• **Texto proporcionado**:
────
# Hace dias que no sé nada de ti



## eliyong

Hola:Quisiera traducir un email para mi primo que vive en españa al idioma Catalan.

Hola:Jorge

Como estas? Dime del trabajo?
Hace dias que no se nada de ti, yo se que estas muy ocupado pero haz aunque sea unas lineas para saber de ti.

Cuidate mucho y recurda que te quiero. 

Besos

Tu Prima Elisabeth


----------



## ursu-lab

Hola Jordi, com va tot? I la feina? Fa dies que no tinc notícies teves. Sé que estàs molt enfeinat però contesta'm, encara que només siguin unes poques línies.  
Cuida't molt i recorda't que t'estimo.

Petons

La teva cosina Elisabeth


----------



## eliyong

Muchas gracias por tu ayuda.

Saludos desde Cuba Eli.
────
• **Material de origen**:
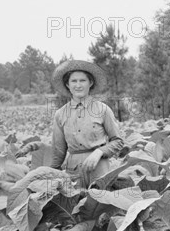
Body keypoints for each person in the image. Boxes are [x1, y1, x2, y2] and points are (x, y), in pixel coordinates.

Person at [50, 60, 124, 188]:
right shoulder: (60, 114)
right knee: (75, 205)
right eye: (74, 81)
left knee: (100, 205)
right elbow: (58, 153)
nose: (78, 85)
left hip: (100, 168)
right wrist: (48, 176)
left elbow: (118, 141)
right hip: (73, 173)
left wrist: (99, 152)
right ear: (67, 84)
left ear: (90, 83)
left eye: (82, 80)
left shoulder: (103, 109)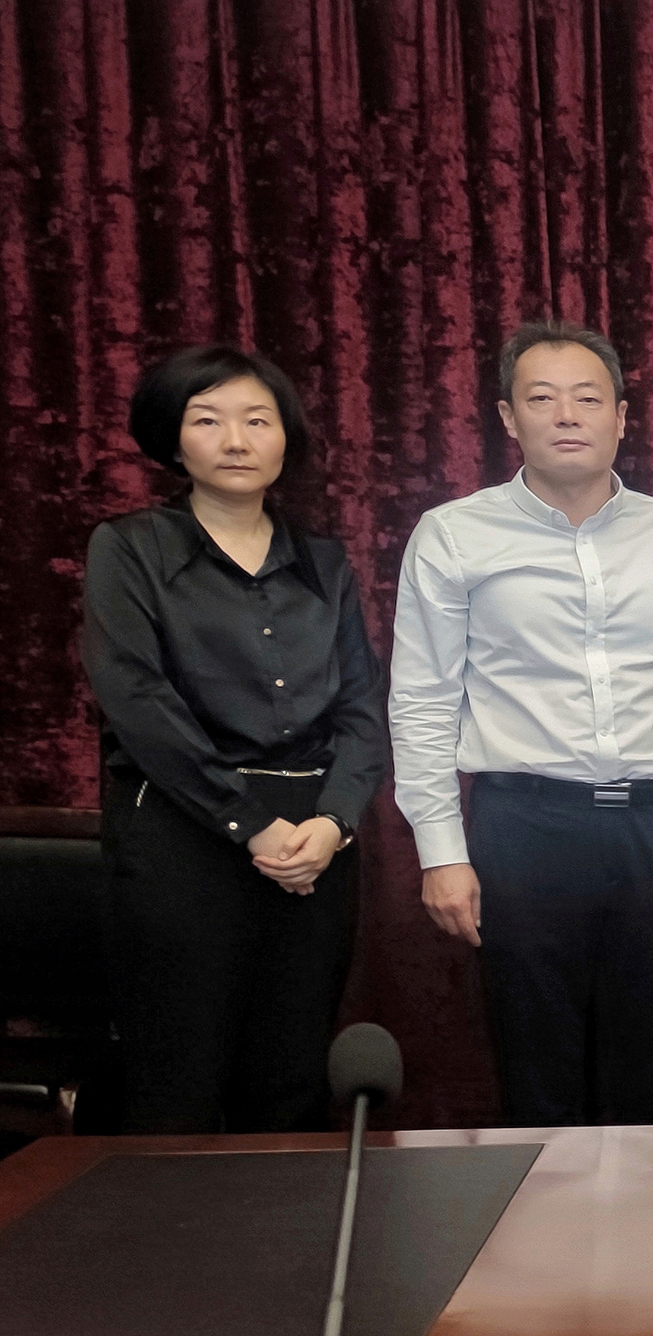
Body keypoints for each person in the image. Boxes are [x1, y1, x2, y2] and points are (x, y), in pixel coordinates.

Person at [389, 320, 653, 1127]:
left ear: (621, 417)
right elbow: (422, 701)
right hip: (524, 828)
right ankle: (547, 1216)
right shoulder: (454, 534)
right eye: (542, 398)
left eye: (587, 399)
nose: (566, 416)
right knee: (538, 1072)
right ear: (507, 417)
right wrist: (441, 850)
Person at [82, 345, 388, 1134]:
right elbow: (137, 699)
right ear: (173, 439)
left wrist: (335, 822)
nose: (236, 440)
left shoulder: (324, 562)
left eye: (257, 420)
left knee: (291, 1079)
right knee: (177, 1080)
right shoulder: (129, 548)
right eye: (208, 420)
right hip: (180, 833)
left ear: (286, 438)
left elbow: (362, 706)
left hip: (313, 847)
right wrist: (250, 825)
────
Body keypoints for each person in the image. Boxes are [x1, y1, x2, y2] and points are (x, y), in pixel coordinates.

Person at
────
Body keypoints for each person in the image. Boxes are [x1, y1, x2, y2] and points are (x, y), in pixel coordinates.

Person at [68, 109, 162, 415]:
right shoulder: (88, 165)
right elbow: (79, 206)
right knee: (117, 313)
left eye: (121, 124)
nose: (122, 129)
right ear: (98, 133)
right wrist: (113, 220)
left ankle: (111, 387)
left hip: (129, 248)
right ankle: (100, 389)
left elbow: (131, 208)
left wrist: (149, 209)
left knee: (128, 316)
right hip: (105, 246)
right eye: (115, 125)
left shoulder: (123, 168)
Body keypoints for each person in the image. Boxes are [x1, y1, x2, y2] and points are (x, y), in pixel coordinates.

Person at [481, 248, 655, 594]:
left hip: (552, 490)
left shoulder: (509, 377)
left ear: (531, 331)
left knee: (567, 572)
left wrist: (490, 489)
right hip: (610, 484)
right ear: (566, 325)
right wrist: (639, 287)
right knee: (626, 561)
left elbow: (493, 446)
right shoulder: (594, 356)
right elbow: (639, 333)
────
• **Tarea A**:
En el hilo sobre la traducción al catalán, ¿desde qué país manda saludos Eli en su último mensaje?
• **Tarea B**:
Explica, por favor, en una a tres oraciones, por qué Elisabeth le pide a Jorge que escriba aunque sean unas líneas, según el correo del hilo sobre la traducción al catalán.
• **Tarea C**:
Continúa el hilo sobre la traducción al catalán a partir de su último mensaje.

• **Tu respuesta A**:
Desde Cuba.

• **Tu respuesta B**:
Elisabeth le pide que escriba aunque sean unas líneas porque hace días que no sabe nada de él y quiere saber de él. Reconoce que Jorge está muy ocupado, por eso le pide solo unas pocas líneas.

• **Tu respuesta C**:
----------



## eliyong

Me gustaria que me ayudaras a traducir este mensaje de Catalan a Español:

acho me agradat molt gue parle una migueta catala to va be an tu adeu maca fin dema 


Saludos
 
 
Eli


----------



## Agró

eliyong said:


> Me gustaria que me ayudaras a traducir este mensaje de Catalan a Español:
> 
> acho me agradat molt gue parle una migueta catala to va be an tu adeu maca fin dema
> 
> 
> Saludos
> 
> 
> Eli



Corregido:
Això m'ha agradat molt, que parlis una miqueta català, tot va bé amb tu, adéu, maca, fins demà.

Traducción:
Eso me ha gustado mucho, que hables un poco (de/en) catalán, todo va bien contigo, guapa, hasta mañana.


----------



## panjabigator

No s'utilitzaria 'maja' aquí en castellà també?


----------



## Agró

panjabigator said:


> No s'utilitzaria 'maja' aquí en castellà també?


Depèn del grau de familiaritat, però sí, es podria fer servir.


----------



## eliyong

Muchas gracias por haberme ayudado a traducir este mensaje.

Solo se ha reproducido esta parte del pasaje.